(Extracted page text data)
↓↓↓

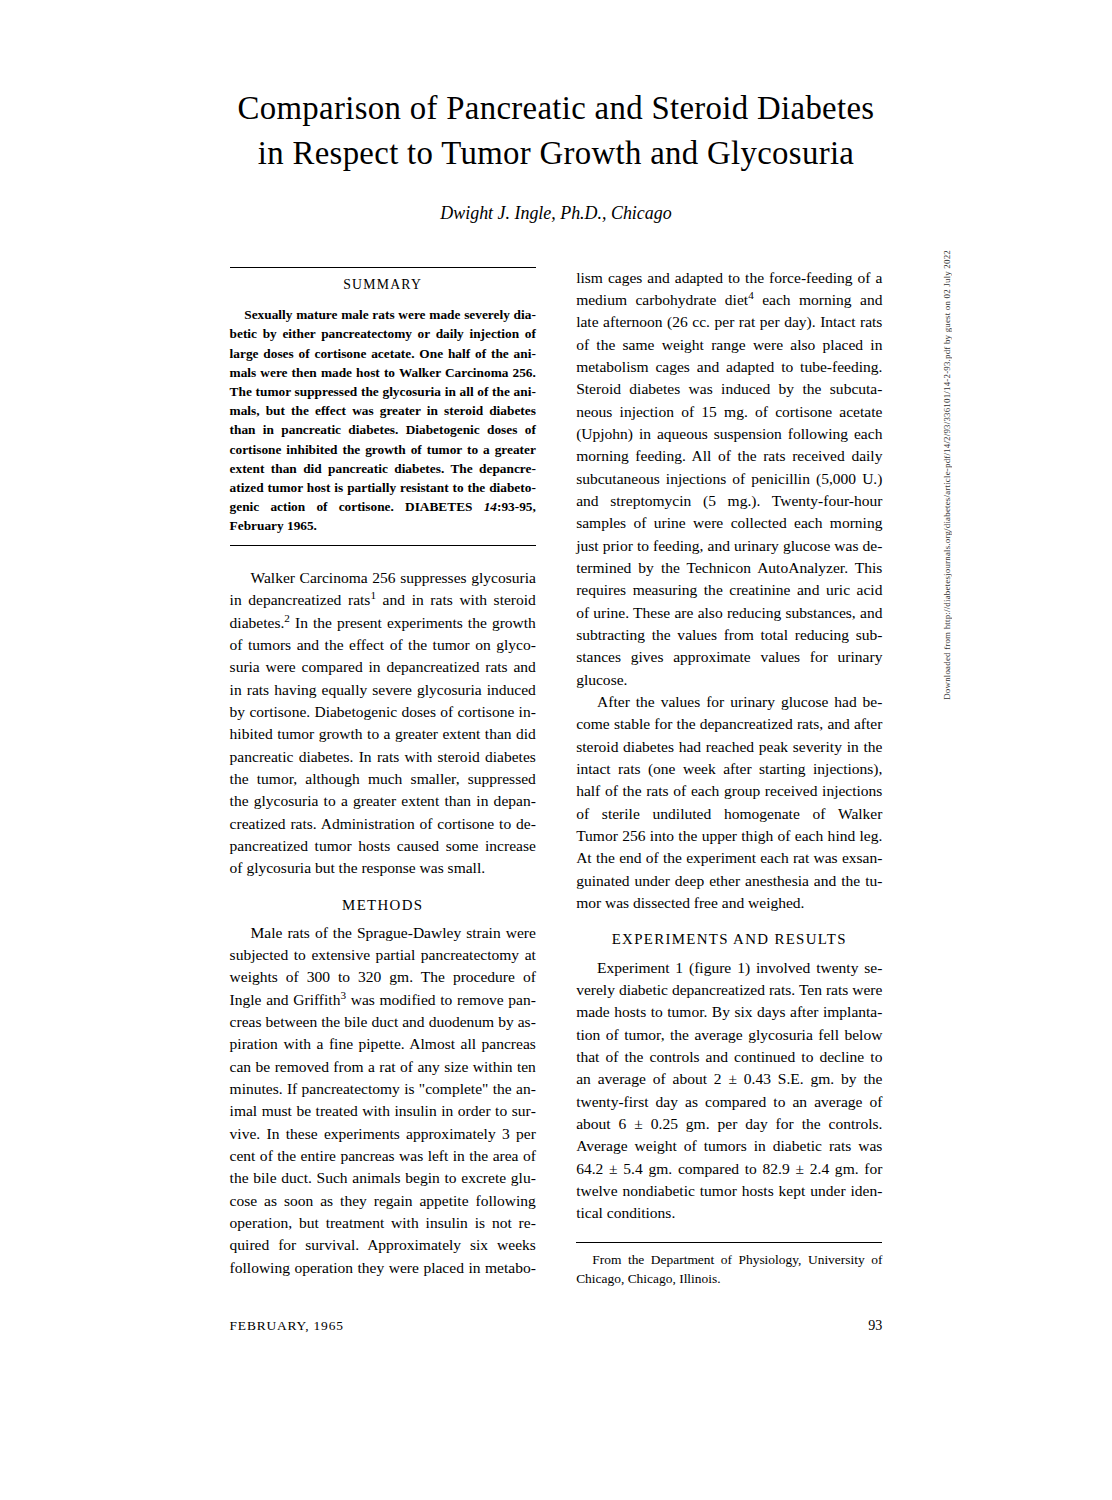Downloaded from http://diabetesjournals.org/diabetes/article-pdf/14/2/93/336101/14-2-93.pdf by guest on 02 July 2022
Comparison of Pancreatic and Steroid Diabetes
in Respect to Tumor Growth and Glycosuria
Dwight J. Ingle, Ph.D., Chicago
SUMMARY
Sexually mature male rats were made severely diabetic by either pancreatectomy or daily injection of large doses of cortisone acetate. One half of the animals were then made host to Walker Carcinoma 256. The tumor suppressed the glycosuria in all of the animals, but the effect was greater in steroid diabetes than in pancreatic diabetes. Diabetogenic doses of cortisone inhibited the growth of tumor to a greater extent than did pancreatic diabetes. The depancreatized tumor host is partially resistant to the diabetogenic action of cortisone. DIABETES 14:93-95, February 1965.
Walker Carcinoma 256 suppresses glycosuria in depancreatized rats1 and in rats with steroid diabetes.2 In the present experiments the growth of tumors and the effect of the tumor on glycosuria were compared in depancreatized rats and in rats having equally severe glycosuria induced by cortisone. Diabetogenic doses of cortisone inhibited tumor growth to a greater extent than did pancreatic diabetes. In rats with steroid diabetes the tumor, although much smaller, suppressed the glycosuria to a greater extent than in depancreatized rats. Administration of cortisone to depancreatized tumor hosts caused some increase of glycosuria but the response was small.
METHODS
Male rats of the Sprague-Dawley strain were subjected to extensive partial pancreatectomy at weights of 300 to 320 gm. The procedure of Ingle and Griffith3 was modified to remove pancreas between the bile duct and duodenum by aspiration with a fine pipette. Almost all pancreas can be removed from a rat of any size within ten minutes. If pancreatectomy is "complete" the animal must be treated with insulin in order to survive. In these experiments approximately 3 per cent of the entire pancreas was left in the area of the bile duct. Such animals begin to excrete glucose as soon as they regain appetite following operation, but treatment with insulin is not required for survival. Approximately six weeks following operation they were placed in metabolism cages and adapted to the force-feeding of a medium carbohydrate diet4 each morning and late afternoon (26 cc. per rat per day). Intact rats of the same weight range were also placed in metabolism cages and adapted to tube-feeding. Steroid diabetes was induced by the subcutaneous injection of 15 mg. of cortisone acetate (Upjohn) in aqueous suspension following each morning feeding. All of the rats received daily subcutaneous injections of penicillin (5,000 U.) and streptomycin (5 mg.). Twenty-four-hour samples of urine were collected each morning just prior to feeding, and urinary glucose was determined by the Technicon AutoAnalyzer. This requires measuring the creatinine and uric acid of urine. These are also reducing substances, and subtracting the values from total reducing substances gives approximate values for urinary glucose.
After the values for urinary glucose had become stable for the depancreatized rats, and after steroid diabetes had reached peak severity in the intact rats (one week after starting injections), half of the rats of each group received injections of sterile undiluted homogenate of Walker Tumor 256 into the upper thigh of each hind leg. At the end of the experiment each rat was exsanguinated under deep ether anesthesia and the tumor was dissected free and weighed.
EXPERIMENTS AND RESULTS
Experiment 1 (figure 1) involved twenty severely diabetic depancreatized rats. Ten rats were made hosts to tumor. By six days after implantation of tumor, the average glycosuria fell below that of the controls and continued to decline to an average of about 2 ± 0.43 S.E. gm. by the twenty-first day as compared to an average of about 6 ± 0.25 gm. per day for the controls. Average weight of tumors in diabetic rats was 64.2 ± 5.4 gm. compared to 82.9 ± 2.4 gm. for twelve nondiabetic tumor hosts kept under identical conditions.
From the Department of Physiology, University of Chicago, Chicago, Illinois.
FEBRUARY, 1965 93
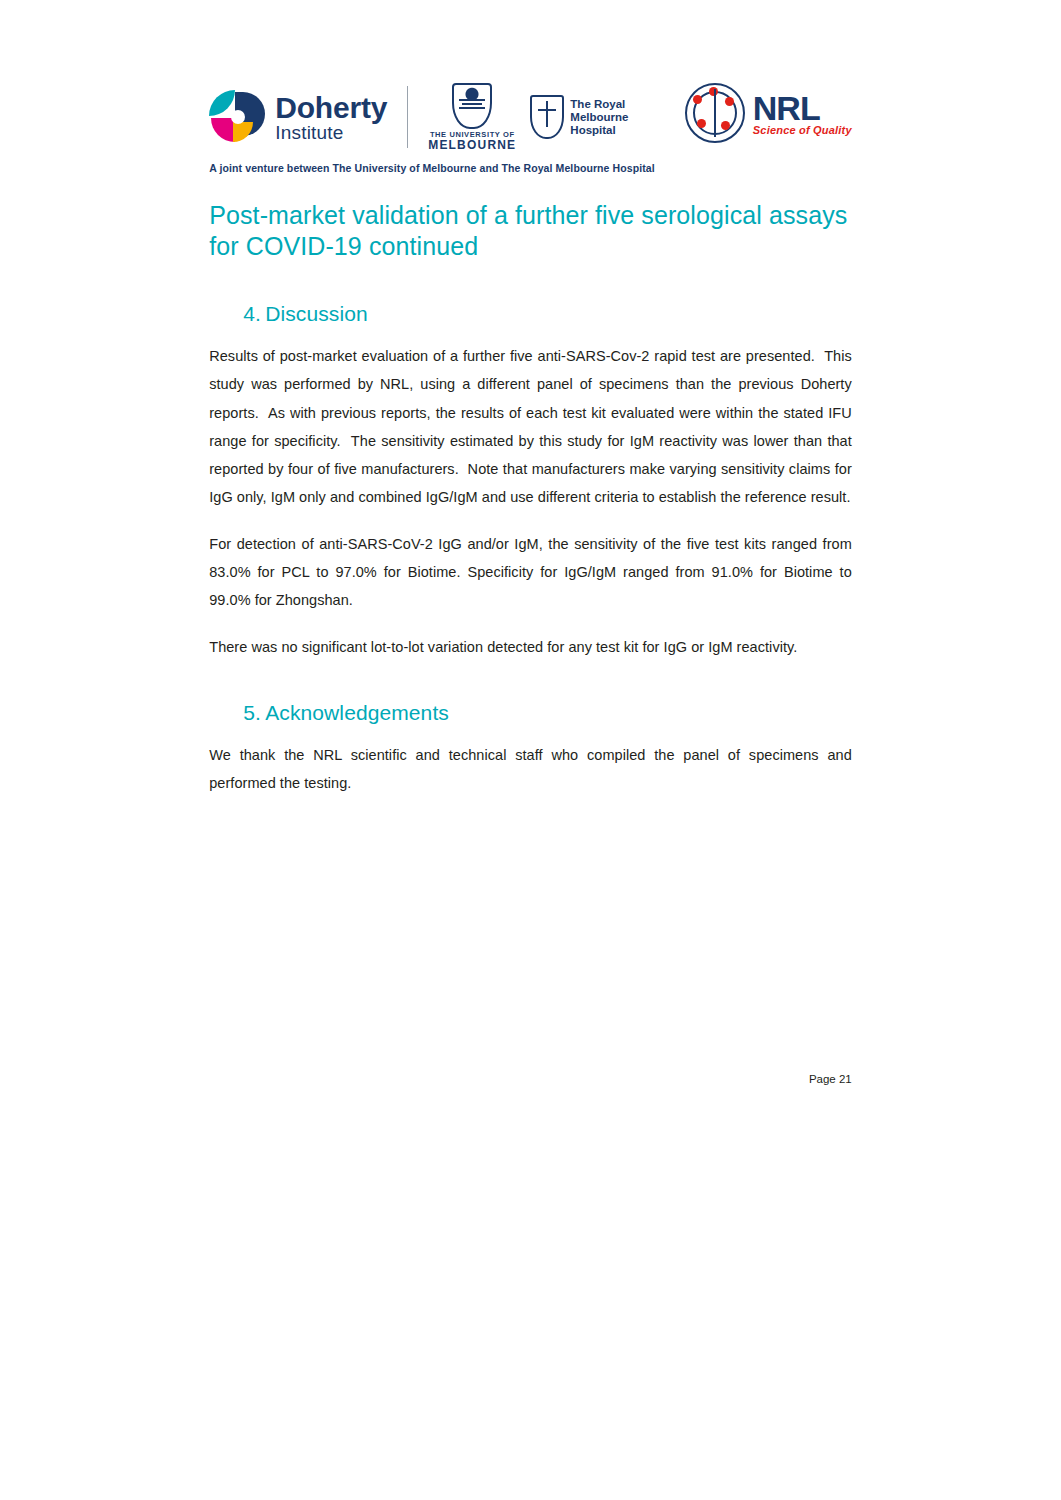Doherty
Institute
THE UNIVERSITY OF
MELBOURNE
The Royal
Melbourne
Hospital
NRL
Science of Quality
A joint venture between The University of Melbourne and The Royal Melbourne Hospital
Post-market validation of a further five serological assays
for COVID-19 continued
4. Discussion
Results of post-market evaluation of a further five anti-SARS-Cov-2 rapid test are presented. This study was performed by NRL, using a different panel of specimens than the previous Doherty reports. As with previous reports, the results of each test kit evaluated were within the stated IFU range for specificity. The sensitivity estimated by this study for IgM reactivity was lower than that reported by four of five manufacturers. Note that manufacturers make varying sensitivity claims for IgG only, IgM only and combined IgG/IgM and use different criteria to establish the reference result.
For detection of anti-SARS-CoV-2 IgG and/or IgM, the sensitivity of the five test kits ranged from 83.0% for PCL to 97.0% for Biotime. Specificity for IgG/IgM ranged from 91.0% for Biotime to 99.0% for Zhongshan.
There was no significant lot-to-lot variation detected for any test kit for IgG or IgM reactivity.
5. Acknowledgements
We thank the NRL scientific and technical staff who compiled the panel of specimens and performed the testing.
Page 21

↑↑↑

Aim of the task: Looking through the data above, copy out each line in which the string "Hospital" occurs.

Response to the task:
Hospital
A joint venture between The University of Melbourne and The Royal Melbourne Hospital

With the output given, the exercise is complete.